'''

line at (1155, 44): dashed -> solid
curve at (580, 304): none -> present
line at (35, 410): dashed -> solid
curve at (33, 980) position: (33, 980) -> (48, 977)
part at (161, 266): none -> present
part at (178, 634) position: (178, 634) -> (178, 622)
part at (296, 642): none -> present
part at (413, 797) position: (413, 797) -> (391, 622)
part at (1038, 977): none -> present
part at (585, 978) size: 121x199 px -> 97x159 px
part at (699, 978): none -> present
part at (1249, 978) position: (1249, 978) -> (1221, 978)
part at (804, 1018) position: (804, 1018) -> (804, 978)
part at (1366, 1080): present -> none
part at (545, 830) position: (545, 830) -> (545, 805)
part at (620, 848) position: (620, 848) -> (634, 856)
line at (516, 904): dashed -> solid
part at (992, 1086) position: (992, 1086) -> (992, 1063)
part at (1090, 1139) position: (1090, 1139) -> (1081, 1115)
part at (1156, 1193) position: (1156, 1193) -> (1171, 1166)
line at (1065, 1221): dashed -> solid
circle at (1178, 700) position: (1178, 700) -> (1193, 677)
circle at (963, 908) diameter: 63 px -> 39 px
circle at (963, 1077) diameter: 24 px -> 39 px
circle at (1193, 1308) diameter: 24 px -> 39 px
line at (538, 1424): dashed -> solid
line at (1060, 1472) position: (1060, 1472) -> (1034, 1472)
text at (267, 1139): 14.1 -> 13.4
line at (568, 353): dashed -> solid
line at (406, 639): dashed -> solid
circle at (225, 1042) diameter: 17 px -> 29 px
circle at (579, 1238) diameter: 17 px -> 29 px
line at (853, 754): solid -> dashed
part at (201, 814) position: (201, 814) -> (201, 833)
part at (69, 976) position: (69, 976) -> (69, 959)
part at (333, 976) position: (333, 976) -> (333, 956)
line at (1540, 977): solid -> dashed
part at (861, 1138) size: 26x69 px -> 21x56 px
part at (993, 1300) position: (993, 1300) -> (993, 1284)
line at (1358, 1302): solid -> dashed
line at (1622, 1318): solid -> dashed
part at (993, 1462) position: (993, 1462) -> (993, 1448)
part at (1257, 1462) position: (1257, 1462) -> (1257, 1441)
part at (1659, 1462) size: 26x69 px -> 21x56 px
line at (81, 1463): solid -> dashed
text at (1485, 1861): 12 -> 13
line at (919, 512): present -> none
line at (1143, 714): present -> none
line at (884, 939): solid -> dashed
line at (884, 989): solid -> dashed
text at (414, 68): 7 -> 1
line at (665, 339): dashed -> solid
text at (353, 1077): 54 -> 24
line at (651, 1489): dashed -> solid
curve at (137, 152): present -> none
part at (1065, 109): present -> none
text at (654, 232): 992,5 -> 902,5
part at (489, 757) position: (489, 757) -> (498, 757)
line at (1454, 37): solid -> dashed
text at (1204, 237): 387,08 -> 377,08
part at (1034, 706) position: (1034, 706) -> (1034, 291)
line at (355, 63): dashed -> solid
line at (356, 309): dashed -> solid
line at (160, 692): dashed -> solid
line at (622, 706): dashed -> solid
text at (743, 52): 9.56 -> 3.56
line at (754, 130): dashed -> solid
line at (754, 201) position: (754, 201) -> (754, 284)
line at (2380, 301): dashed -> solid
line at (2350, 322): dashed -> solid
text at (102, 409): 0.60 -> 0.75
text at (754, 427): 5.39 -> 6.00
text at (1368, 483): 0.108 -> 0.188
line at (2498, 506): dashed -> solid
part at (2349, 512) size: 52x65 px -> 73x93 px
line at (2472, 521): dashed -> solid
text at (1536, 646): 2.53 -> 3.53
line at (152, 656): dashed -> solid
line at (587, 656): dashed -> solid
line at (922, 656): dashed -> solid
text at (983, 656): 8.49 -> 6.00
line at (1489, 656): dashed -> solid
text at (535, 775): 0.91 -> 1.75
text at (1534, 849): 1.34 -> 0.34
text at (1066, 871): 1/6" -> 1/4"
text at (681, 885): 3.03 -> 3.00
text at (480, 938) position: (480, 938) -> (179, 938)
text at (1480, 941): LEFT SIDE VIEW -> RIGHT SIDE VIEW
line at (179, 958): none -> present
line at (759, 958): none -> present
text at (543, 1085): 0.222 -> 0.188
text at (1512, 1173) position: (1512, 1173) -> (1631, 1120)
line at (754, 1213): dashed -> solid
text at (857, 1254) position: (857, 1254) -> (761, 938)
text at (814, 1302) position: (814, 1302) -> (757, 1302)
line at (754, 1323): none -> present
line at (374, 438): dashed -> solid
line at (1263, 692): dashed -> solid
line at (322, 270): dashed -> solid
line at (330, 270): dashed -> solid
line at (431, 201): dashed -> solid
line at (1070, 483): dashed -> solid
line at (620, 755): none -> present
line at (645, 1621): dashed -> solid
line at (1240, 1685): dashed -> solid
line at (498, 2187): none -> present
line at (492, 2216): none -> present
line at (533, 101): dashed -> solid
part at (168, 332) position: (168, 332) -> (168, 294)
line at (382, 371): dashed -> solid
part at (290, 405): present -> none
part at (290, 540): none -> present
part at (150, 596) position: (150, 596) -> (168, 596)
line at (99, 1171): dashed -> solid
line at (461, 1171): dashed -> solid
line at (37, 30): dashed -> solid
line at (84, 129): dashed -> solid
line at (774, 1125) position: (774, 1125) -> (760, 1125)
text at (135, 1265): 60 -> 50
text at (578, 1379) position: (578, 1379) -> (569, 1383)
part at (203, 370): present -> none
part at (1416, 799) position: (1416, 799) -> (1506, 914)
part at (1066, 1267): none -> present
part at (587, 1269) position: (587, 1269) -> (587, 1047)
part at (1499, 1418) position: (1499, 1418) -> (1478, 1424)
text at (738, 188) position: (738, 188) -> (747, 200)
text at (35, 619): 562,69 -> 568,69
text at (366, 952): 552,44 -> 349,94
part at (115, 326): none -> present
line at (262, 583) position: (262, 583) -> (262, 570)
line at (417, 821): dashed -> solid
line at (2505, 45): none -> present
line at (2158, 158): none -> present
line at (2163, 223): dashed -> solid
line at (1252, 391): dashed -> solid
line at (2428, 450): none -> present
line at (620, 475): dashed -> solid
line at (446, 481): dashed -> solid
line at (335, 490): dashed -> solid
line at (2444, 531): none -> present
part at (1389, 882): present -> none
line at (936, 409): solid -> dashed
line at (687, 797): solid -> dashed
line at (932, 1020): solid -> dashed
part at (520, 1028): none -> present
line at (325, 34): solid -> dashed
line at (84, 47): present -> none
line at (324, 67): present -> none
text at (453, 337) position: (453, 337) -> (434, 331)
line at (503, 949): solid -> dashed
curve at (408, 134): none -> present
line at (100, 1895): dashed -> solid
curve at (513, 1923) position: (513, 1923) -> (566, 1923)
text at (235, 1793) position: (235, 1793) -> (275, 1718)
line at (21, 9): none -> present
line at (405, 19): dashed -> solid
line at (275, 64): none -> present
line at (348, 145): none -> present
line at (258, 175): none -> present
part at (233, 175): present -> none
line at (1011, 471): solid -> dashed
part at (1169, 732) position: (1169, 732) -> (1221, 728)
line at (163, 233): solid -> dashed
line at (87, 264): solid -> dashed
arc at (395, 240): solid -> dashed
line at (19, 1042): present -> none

'''

**Do this**. Copy all of the items above word for word, keeping each one on its own line in the same order.

**Exercise output**.
line at (1155, 44): dashed -> solid
curve at (580, 304): none -> present
line at (35, 410): dashed -> solid
curve at (33, 980) position: (33, 980) -> (48, 977)
part at (161, 266): none -> present
part at (178, 634) position: (178, 634) -> (178, 622)
part at (296, 642): none -> present
part at (413, 797) position: (413, 797) -> (391, 622)
part at (1038, 977): none -> present
part at (585, 978) size: 121x199 px -> 97x159 px
part at (699, 978): none -> present
part at (1249, 978) position: (1249, 978) -> (1221, 978)
part at (804, 1018) position: (804, 1018) -> (804, 978)
part at (1366, 1080): present -> none
part at (545, 830) position: (545, 830) -> (545, 805)
part at (620, 848) position: (620, 848) -> (634, 856)
line at (516, 904): dashed -> solid
part at (992, 1086) position: (992, 1086) -> (992, 1063)
part at (1090, 1139) position: (1090, 1139) -> (1081, 1115)
part at (1156, 1193) position: (1156, 1193) -> (1171, 1166)
line at (1065, 1221): dashed -> solid
circle at (1178, 700) position: (1178, 700) -> (1193, 677)
circle at (963, 908) diameter: 63 px -> 39 px
circle at (963, 1077) diameter: 24 px -> 39 px
circle at (1193, 1308) diameter: 24 px -> 39 px
line at (538, 1424): dashed -> solid
line at (1060, 1472) position: (1060, 1472) -> (1034, 1472)
text at (267, 1139): 14.1 -> 13.4
line at (568, 353): dashed -> solid
line at (406, 639): dashed -> solid
circle at (225, 1042) diameter: 17 px -> 29 px
circle at (579, 1238) diameter: 17 px -> 29 px
line at (853, 754): solid -> dashed
part at (201, 814) position: (201, 814) -> (201, 833)
part at (69, 976) position: (69, 976) -> (69, 959)
part at (333, 976) position: (333, 976) -> (333, 956)
line at (1540, 977): solid -> dashed
part at (861, 1138) size: 26x69 px -> 21x56 px
part at (993, 1300) position: (993, 1300) -> (993, 1284)
line at (1358, 1302): solid -> dashed
line at (1622, 1318): solid -> dashed
part at (993, 1462) position: (993, 1462) -> (993, 1448)
part at (1257, 1462) position: (1257, 1462) -> (1257, 1441)
part at (1659, 1462) size: 26x69 px -> 21x56 px
line at (81, 1463): solid -> dashed
text at (1485, 1861): 12 -> 13
line at (919, 512): present -> none
line at (1143, 714): present -> none
line at (884, 939): solid -> dashed
line at (884, 989): solid -> dashed
text at (414, 68): 7 -> 1
line at (665, 339): dashed -> solid
text at (353, 1077): 54 -> 24
line at (651, 1489): dashed -> solid
curve at (137, 152): present -> none
part at (1065, 109): present -> none
text at (654, 232): 992,5 -> 902,5
part at (489, 757) position: (489, 757) -> (498, 757)
line at (1454, 37): solid -> dashed
text at (1204, 237): 387,08 -> 377,08
part at (1034, 706) position: (1034, 706) -> (1034, 291)
line at (355, 63): dashed -> solid
line at (356, 309): dashed -> solid
line at (160, 692): dashed -> solid
line at (622, 706): dashed -> solid
text at (743, 52): 9.56 -> 3.56
line at (754, 130): dashed -> solid
line at (754, 201) position: (754, 201) -> (754, 284)
line at (2380, 301): dashed -> solid
line at (2350, 322): dashed -> solid
text at (102, 409): 0.60 -> 0.75
text at (754, 427): 5.39 -> 6.00
text at (1368, 483): 0.108 -> 0.188
line at (2498, 506): dashed -> solid
part at (2349, 512) size: 52x65 px -> 73x93 px
line at (2472, 521): dashed -> solid
text at (1536, 646): 2.53 -> 3.53
line at (152, 656): dashed -> solid
line at (587, 656): dashed -> solid
line at (922, 656): dashed -> solid
text at (983, 656): 8.49 -> 6.00
line at (1489, 656): dashed -> solid
text at (535, 775): 0.91 -> 1.75
text at (1534, 849): 1.34 -> 0.34
text at (1066, 871): 1/6" -> 1/4"
text at (681, 885): 3.03 -> 3.00
text at (480, 938) position: (480, 938) -> (179, 938)
text at (1480, 941): LEFT SIDE VIEW -> RIGHT SIDE VIEW
line at (179, 958): none -> present
line at (759, 958): none -> present
text at (543, 1085): 0.222 -> 0.188
text at (1512, 1173) position: (1512, 1173) -> (1631, 1120)
line at (754, 1213): dashed -> solid
text at (857, 1254) position: (857, 1254) -> (761, 938)
text at (814, 1302) position: (814, 1302) -> (757, 1302)
line at (754, 1323): none -> present
line at (374, 438): dashed -> solid
line at (1263, 692): dashed -> solid
line at (322, 270): dashed -> solid
line at (330, 270): dashed -> solid
line at (431, 201): dashed -> solid
line at (1070, 483): dashed -> solid
line at (620, 755): none -> present
line at (645, 1621): dashed -> solid
line at (1240, 1685): dashed -> solid
line at (498, 2187): none -> present
line at (492, 2216): none -> present
line at (533, 101): dashed -> solid
part at (168, 332) position: (168, 332) -> (168, 294)
line at (382, 371): dashed -> solid
part at (290, 405): present -> none
part at (290, 540): none -> present
part at (150, 596) position: (150, 596) -> (168, 596)
line at (99, 1171): dashed -> solid
line at (461, 1171): dashed -> solid
line at (37, 30): dashed -> solid
line at (84, 129): dashed -> solid
line at (774, 1125) position: (774, 1125) -> (760, 1125)
text at (135, 1265): 60 -> 50
text at (578, 1379) position: (578, 1379) -> (569, 1383)
part at (203, 370): present -> none
part at (1416, 799) position: (1416, 799) -> (1506, 914)
part at (1066, 1267): none -> present
part at (587, 1269) position: (587, 1269) -> (587, 1047)
part at (1499, 1418) position: (1499, 1418) -> (1478, 1424)
text at (738, 188) position: (738, 188) -> (747, 200)
text at (35, 619): 562,69 -> 568,69
text at (366, 952): 552,44 -> 349,94
part at (115, 326): none -> present
line at (262, 583) position: (262, 583) -> (262, 570)
line at (417, 821): dashed -> solid
line at (2505, 45): none -> present
line at (2158, 158): none -> present
line at (2163, 223): dashed -> solid
line at (1252, 391): dashed -> solid
line at (2428, 450): none -> present
line at (620, 475): dashed -> solid
line at (446, 481): dashed -> solid
line at (335, 490): dashed -> solid
line at (2444, 531): none -> present
part at (1389, 882): present -> none
line at (936, 409): solid -> dashed
line at (687, 797): solid -> dashed
line at (932, 1020): solid -> dashed
part at (520, 1028): none -> present
line at (325, 34): solid -> dashed
line at (84, 47): present -> none
line at (324, 67): present -> none
text at (453, 337) position: (453, 337) -> (434, 331)
line at (503, 949): solid -> dashed
curve at (408, 134): none -> present
line at (100, 1895): dashed -> solid
curve at (513, 1923) position: (513, 1923) -> (566, 1923)
text at (235, 1793) position: (235, 1793) -> (275, 1718)
line at (21, 9): none -> present
line at (405, 19): dashed -> solid
line at (275, 64): none -> present
line at (348, 145): none -> present
line at (258, 175): none -> present
part at (233, 175): present -> none
line at (1011, 471): solid -> dashed
part at (1169, 732) position: (1169, 732) -> (1221, 728)
line at (163, 233): solid -> dashed
line at (87, 264): solid -> dashed
arc at (395, 240): solid -> dashed
line at (19, 1042): present -> none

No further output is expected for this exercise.